**Given information:**
BEGIN
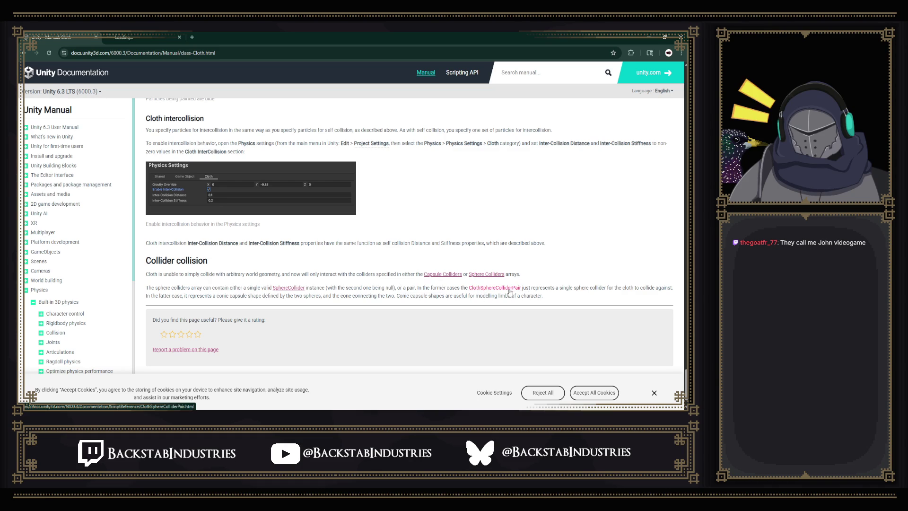
click(144, 36)
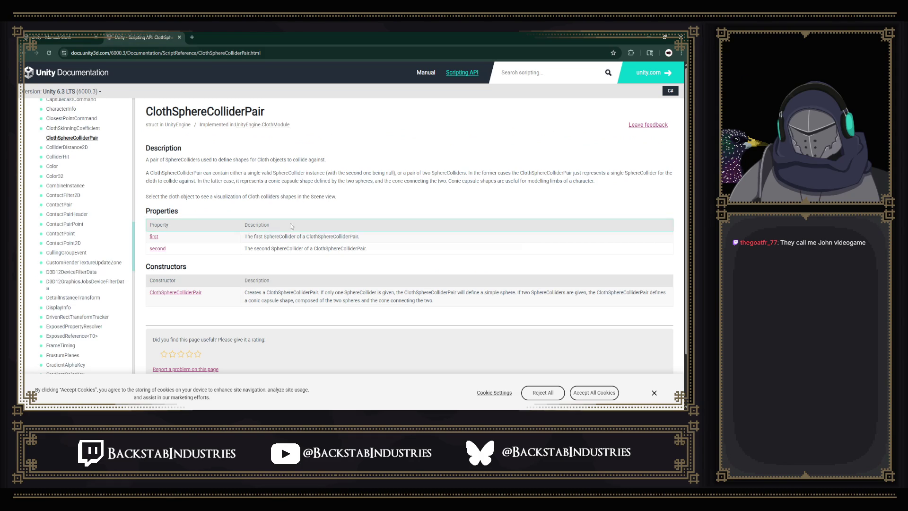
drag(270, 237, 343, 235)
drag(245, 249, 319, 248)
END
**Your assignment:** Reproduce the material above verbatim; omit every picture.

**Exercise result:**
click(144, 36)
drag(270, 237, 343, 235)
drag(245, 249, 319, 248)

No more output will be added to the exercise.